La trasparenza quindi non è il forte di Neuralink, come il realismo non lo è di Elon Musk: a Novembre, quattro legislatori degli Stati Uniti hanno chiesto di verificare se il suo fondatore non avesse ingannato gli investitori di Neuralink, valutata 5 miliardi di dollari, omettendo informazioni sulla sicurezza dell’impianto. Ma mentre l’inchiesta parte, Musk rilancia: «Nel lungo termine, Neuralink spera di svolgere un ruolo nella riduzione del rischio per la civiltà dovuta all’intelligenza artificiale, migliorando la larghezza di banda» – ovvero la comunicazione – «da uomo a intelligenza artificiale (e da uomo a uomo) di diversi ordini di grandezza».
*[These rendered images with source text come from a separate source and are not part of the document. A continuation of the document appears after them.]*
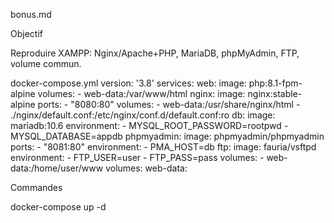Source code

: bonus.md

Objectif

Reproduire XAMPP: Nginx/Apache+PHP, MariaDB, phpMyAdmin, FTP, volume commun.

docker-compose.yml
version: '3.8'
services:
  web:
    image: php:8.1-fpm-alpine
    volumes:
      - web-data:/var/www/html
  nginx:
    image: nginx:stable-alpine
    ports:
      - "8080:80"
    volumes:
      - web-data:/usr/share/nginx/html
      - ./nginx/default.conf:/etc/nginx/conf.d/default.conf:ro
  db:
    image: mariadb:10.6
    environment:
      - MYSQL_ROOT_PASSWORD=rootpwd
      - MYSQL_DATABASE=appdb
  phpmyadmin:
    image: phpmyadmin/phpmyadmin
    ports:
      - "8081:80"
    environment:
      - PMA_HOST=db
  ftp:
    image: fauria/vsftpd
    environment:
      - FTP_USER=user
      - FTP_PASS=pass
    volumes:
      - web-data:/home/user/www
volumes:
  web-data:

Commandes

docker-compose up -d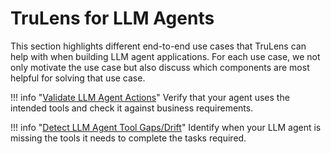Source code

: 
# TruLens for LLM Agents

This section highlights different end-to-end use cases that TruLens can help with when building LLM agent applications. For each use case, we not only motivate the use case but also discuss which components are most helpful for solving that use case.

!!! info "[Validate LLM Agent Actions](https://colab.research.google.com/github/truera/trulens/blob/main/trulens_eval/examples/expositional/frameworks/llama_index/llama_index_agents.ipynb)"
    Verify that your agent uses the intended tools and check it against business requirements.

!!! info "[Detect LLM Agent Tool Gaps/Drift](https://colab.research.google.com/github/truera/trulens/blob/main/trulens_eval/examples/expositional/frameworks/langchain/langchain_agents.ipynb)"
    Identify when your LLM agent is missing the tools it needs to complete the tasks required.
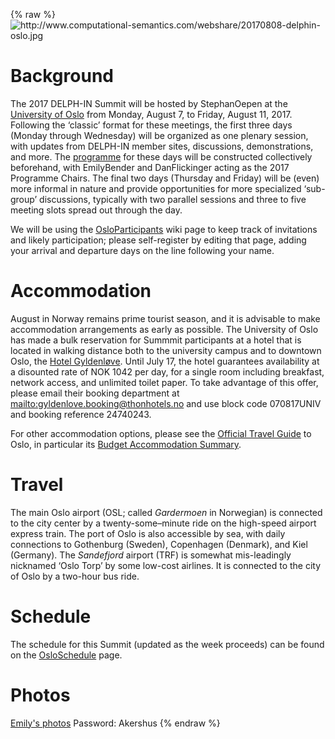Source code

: {% raw %}<img src="http://www.computational-semantics.com/webshare/20170808-delphin-oslo.jpg" title="http://www.computational-semantics.com/webshare/20170808-delphin-oslo.jpg" class="external_image" alt="http://www.computational-semantics.com/webshare/20170808-delphin-oslo.jpg" />


# Background

The 2017 DELPH-IN Summit will be hosted by StephanOepen
at the [University of
Oslo](http://www.mn.uio.no/ifi/english/about/getting-around/) from
Monday, August 7, to Friday, August 11, 2017. Following the ‘classic’
format for these meetings, the first three days (Monday through
Wednesday) will be organized as one plenary session, with updates from
DELPH-IN member sites, discussions, demonstrations, and more. The
[programme](https://delph-in.github.io/docs/summits/OsloSchedule) for these days will be constructed
collectively beforehand, with EmilyBender and
DanFlickinger acting as the 2017 Programme Chairs. The
final two days (Thursday and Friday) will be (even) more informal in
nature and provide opportunities for more specialized ‘sub-group’
discussions, typically with two parallel sessions and three to five
meeting slots spread out through the day.

We will be using the [OsloParticipants](https://delph-in.github.io/docs/summits/OsloParticipants) wiki page to
keep track of invitations and likely participation; please self-register
by editing that page, adding your arrival and departure days on the line
following your name.

# Accommodation

August in Norway remains prime tourist season, and it is advisable to
make accommodation arrangements as early as possible. The University of
Oslo has made a bulk reservation for Summmit participants at a hotel
that is located in walking distance both to the university campus and to
downtown Oslo, the [Hotel
Gyldenløve](https://www.thonhotels.com/our-hotels/norway/oslo/thon-hotel-gyldenlove/).
Until July 17, the hotel guarantees availability at a disounted rate of
NOK 1042 per day, for a single room including breakfast, network access,
and unlimited toilet paper. To take advantage of this offer, please
email their booking department at <mailto:gyldenlove.booking@thonhotels.no> and
use block code 070817UNIV and booking reference 24740243.

For other accommodation options, please see the [Official Travel
Guide](https://www.visitoslo.com/en/) to Oslo, in particular its [Budget
Accommodation
Summary](https://www.visitoslo.com/en/your-oslo/on-a-budget/accommodation/).

# Travel

The main Oslo airport (OSL; called *Gardermoen* in Norwegian) is
connected to the city center by a twenty-some–minute ride on the
high-speed airport express train. The port of Oslo is also accessible by
sea, with daily connections to Gothenburg (Sweden), Copenhagen
(Denmark), and Kiel (Germany). The *Sandefjord* airport (TRF) is
somewhat mis-leadingly nicknamed ‘Oslo Torp’ by some low-cost airlines.
It is connected to the city of Oslo by a two-hour bus ride.

# Schedule

The schedule for this Summit (updated as the week proceeds) can be found
on the [OsloSchedule](https://delph-in.github.io/docs/summits/OsloSchedule) page.

# Photos

[Emily's photos](https://erbonzo.smugmug.com/Travel/DELPH-IN-2017/)
Password: Akershus
<update date omitted for speed>{% endraw %}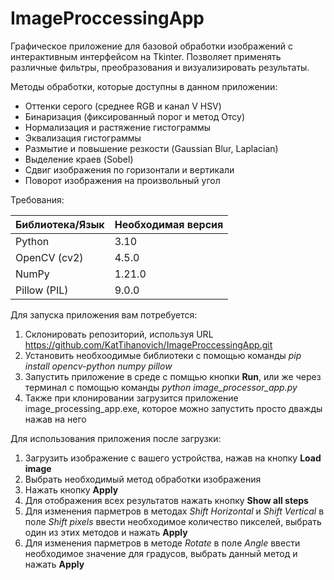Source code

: # ImageProccessingApp

Графическое приложение для базовой обработки изображений с интерактивным интерфейсом на Tkinter. Позволяет применять различные фильтры, преобразования и визуализировать результаты.

Методы обработки, которые доступны в данном приложении:

* Оттенки серого (среднее RGB и канал V HSV)
* Бинаризация (фиксированный порог и метод Отсу)
* Нормализация и растяжение гистограммы
* Эквализация гистограммы
* Размытие и повышение резкости (Gaussian Blur, Laplacian)
* Выделение краев (Sobel)
* Сдвиг изображения по горизонтали и вертикали
* Поворот изображения на произвольный угол

Требования:

| Библиотека/Язык | Необходимая версия                     |
|-----------------|----------------------------------------|
| Python          | 3.10                                   |
| OpenCV (cv2)    | 4.5.0                                  |
| NumPy           | 1.21.0                                 |
| Pillow (PIL)    | 9.0.0                                  |

Для запуска приложения вам потребуется:
1) Склонировать репозиторий, используя URL https://github.com/KatTihanovich/ImageProccessingApp.git
2) Установить необхоодимые библиотеки с помощью команды *pip install opencv-python numpy pillow*
3) Запустить приложение в среде с помщью кнопки **Run**, или же через терминал с помощью команды *python image_processor_app.py*
4) Также при клонировании загрузится приложение image_processing_app.exe, которое можно запустить просто дважды нажав на него

Для использования приложения после загрузки:
1) Загрузить изображение с вашего устройства, нажав на кнопку **Load image**
2) Выбрать необходимый метод обработки изображения
3) Нажать кнопку **Apply**
4) Для отображения всех результатов нажать кнопку **Show all steps**
5) Для изменения парметров в методах _Shift Horizontal_ и _Shift Vertical_ в поле *Shift pixels* ввести необходимое количество пикселей, выбрать один из этих методов и нажать **Apply**
6) Для изменения парметров в методе *Rotate* в поле *Angle* ввести необходимое значение для градусов, выбрать данный метод и нажать **Apply**
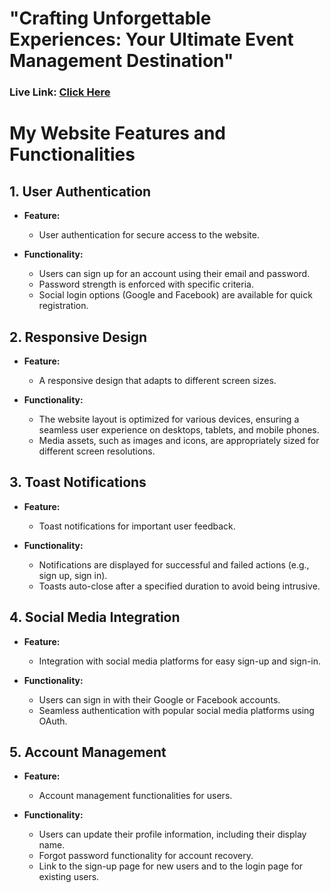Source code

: # "Crafting Unforgettable Experiences: Your Ultimate Event Management Destination"

### Live Link: [Click Here](https://eventcrafthub.web.app)

# My Website Features and Functionalities

## 1. User Authentication

- **Feature:**
  - User authentication for secure access to the website.
  
- **Functionality:**
  - Users can sign up for an account using their email and password.
  - Password strength is enforced with specific criteria.
  - Social login options (Google and Facebook) are available for quick registration.

## 2. Responsive Design

- **Feature:**
  - A responsive design that adapts to different screen sizes.

- **Functionality:**
  - The website layout is optimized for various devices, ensuring a seamless user experience on desktops, tablets, and mobile phones.
  - Media assets, such as images and icons, are appropriately sized for different screen resolutions.

## 3. Toast Notifications

- **Feature:**
  - Toast notifications for important user feedback.

- **Functionality:**
  - Notifications are displayed for successful and failed actions (e.g., sign up, sign in).
  - Toasts auto-close after a specified duration to avoid being intrusive.

## 4. Social Media Integration

- **Feature:**
  - Integration with social media platforms for easy sign-up and sign-in.

- **Functionality:**
  - Users can sign in with their Google or Facebook accounts.
  - Seamless authentication with popular social media platforms using OAuth.

## 5. Account Management

- **Feature:**
  - Account management functionalities for users.

- **Functionality:**
  - Users can update their profile information, including their display name.
  - Forgot password functionality for account recovery.
  - Link to the sign-up page for new users and to the login page for existing users.

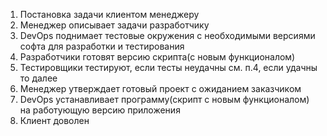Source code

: 1. Постановка задачи клиентом менеджеру
2. Менеджер описывает задачи разработчику
3. DevOps поднимает тестовые окружения с необходимыми версиями софта для разработки и тестирования
4. Разработчики готовят версию скрипта(с новым функционалом)
5. Тестировщики тестируют, если тесты неудачны см. п.4, если удачны то далее
6. Менеджер утверждает готовый проект с ожиданием заказчиком
7. DevOps устанавливает программу(скрипт с новым функционалом) на работующую версию приложения
8. Клиент доволен
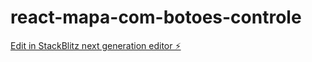 # react-mapa-com-botoes-controle

[Edit in StackBlitz next generation editor ⚡️](https://stackblitz.com/~/github.com/ricardomac/react-mapa-com-botoes-controle)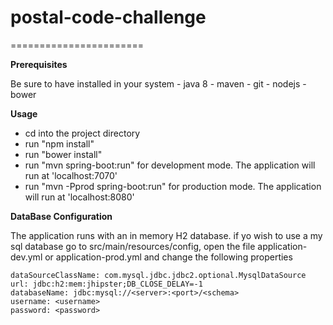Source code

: # postal-code-challenge
=======================

**Prerequisites**

  Be sure to have installed in your system
    - java 8
    - maven
    - git
    - nodejs
    - bower

**Usage**

  - cd into the project directory
  - run "npm install"
  - run "bower install"
  - run "mvn spring-boot:run" for development mode. The application will run at 'localhost:7070'
  - run "mvn -Pprod spring-boot:run" for production mode. The application will run at 'localhost:8080'

**DataBase Configuration**

  The application runs with an in memory H2 database. if yo wish to use a my sql database go to src/main/resources/config, open the file application-dev.yml or application-prod.yml and change the following properties
  
    dataSourceClassName: com.mysql.jdbc.jdbc2.optional.MysqlDataSource
    url: jdbc:h2:mem:jhipster;DB_CLOSE_DELAY=-1
    databaseName: jdbc:mysql://<server>:<port>/<schema>
    username: <username>
    password: <password>
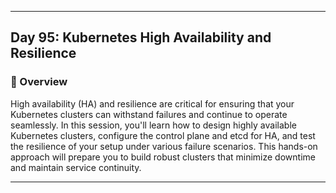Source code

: ﻿---

## Day 95: Kubernetes High Availability and Resilience

### 📘 Overview

High availability (HA) and resilience are critical for ensuring that your Kubernetes clusters can withstand failures and continue to operate seamlessly. In this session, you'll learn how to design highly available Kubernetes clusters, configure the control plane and etcd for HA, and test the resilience of your setup under various failure scenarios. This hands-on approach will prepare you to build robust clusters that minimize downtime and maintain service continuity.

---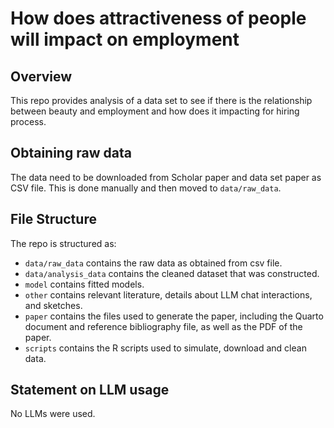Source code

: # How does attractiveness of people will impact on employment

## Overview

This repo provides analysis of a data set to see if there is the relationship between beauty and employment and how does it impacting for hiring process.

## Obtaining raw data
The data need to be downloaded from Scholar paper and data set paper as CSV file. This is done manually and then moved to `data/raw_data`.

## File Structure

The repo is structured as:

-   `data/raw_data` contains the raw data as obtained from csv file.
-   `data/analysis_data` contains the cleaned dataset that was constructed.
-   `model` contains fitted models. 
-   `other` contains relevant literature, details about LLM chat interactions, and sketches.
-   `paper` contains the files used to generate the paper, including the Quarto document and reference bibliography file, as well as the PDF of the paper. 
-   `scripts` contains the R scripts used to simulate, download and clean data.


## Statement on LLM usage

No LLMs were used.


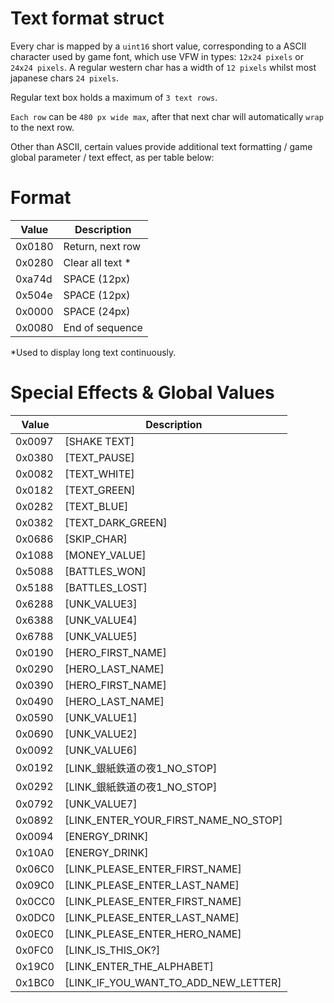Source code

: #  Text format struct

Every char is mapped by a `uint16` short value, corresponding to a ASCII character used by game font, which use VFW in types: `12x24 pixels` or `24x24 pixels`.
A regular western char has a width of `12 pixels` whilst most japanese chars `24 pixels`.

Regular text box holds a maximum of `3 text rows`.

`Each row` can be `480 px wide max`, after that next char will automatically `wrap` to the next row.


Other than ASCII, certain values provide additional text formatting / game global parameter / text effect, as per table below:

# Format

|Value|Description|
|-------|------------|
|0x0180|  Return, next row|
|0x0280|  Clear all text *|
|0xa74d|	SPACE (12px)|
|0x504e|	SPACE (12px)|
|0x0000|  SPACE (24px)|
|0x0080|  End of sequence|

*Used to display long text continuously.

# Special Effects & Global Values

|Value|Description|
|-------|------------|
|0x0097|[SHAKE TEXT]|
|0x0380|[TEXT_PAUSE]|
|0x0082|[TEXT_WHITE]|
|0x0182|[TEXT_GREEN]|
|0x0282|[TEXT_BLUE]|
|0x0382|[TEXT_DARK_GREEN]|
|0x0686|[SKIP_CHAR]|
|0x1088|[MONEY_VALUE]|
|0x5088|[BATTLES_WON]|
|0x5188|[BATTLES_LOST]|
|0x6288|[UNK_VALUE3]|
|0x6388|[UNK_VALUE4]|
|0x6788|[UNK_VALUE5]|
|0x0190|[HERO_FIRST_NAME]|
|0x0290|[HERO_LAST_NAME]|
|0x0390|[HERO_FIRST_NAME]|
|0x0490|[HERO_LAST_NAME]|
|0x0590|[UNK_VALUE1]|
|0x0690|[UNK_VALUE2]|
|0x0092|[UNK_VALUE6]|
|0x0192|[LINK_銀紙鉄道の夜1_NO_STOP]|
|0x0292|[LINK_銀紙鉄道の夜1_NO_STOP]|
|0x0792|[UNK_VALUE7]|
|0x0892|[LINK_ENTER_YOUR_FIRST_NAME_NO_STOP]|
|0x0094|[ENERGY_DRINK]|
|0x10A0|[ENERGY_DRINK]|
|0x06C0|[LINK_PLEASE_ENTER_FIRST_NAME]|
|0x09C0|[LINK_PLEASE_ENTER_LAST_NAME]|
|0x0CC0|[LINK_PLEASE_ENTER_FIRST_NAME]|
|0x0DC0|[LINK_PLEASE_ENTER_LAST_NAME]|
|0x0EC0|[LINK_PLEASE_ENTER_HERO_NAME]|
|0x0FC0|[LINK_IS_THIS_OK?]|
|0x19C0|[LINK_ENTER_THE_ALPHABET]|
|0x1BC0|[LINK_IF_YOU_WANT_TO_ADD_NEW_LETTER]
Lo scetticismo è garantito, il concetto invece è chiaro: per ora stiamo solo sfiorando le potenzialità delle interfacce cervello-computer, che si spera riescano a rispettare, nelle prossime decadi, la promessa di restituire, almeno in parte, un grado di indipendenza alle persone immobilizzate. Ma anche solo questo enorme traguardo è lontano e la commercializzazione dei dispositivi BCI è ancora nella sua fase infantile, neonatale quasi.
Se è vero che questi recenti sviluppi spingono a una riflessione sulle questioni etiche, come i neuro-diritti e la privacy mentale, è anche chiaro che stiamo parliamo solo di controllo motorio: i circuiti nervosi che regolano il movimento sono infatti piuttosto noti, semplici e scalabili, ovvero simili tra gli esseri umani. Tutto quello che è astratto, il pensiero, il dialogo interno e le emozioni, leggere la mente insomma è un fenomeno talmente individuale che rimane tutta un’altra storia, per ora.
Camilla Orlandini – Classe 95′, è laureata in Neurobiologia presso Sapienza Università di Roma perché “il suo cervello era curioso di conoscersi”. Dopo un lavoro di tesi sperimentale sui circuiti cerebrali coinvolti nei meccanismi istintivi di difesa ha capito che la scienza, più che farla, le piaceva raccontarla. Ha frequentato il Master “La scienza nella pratica giornalistica” della Sapienza.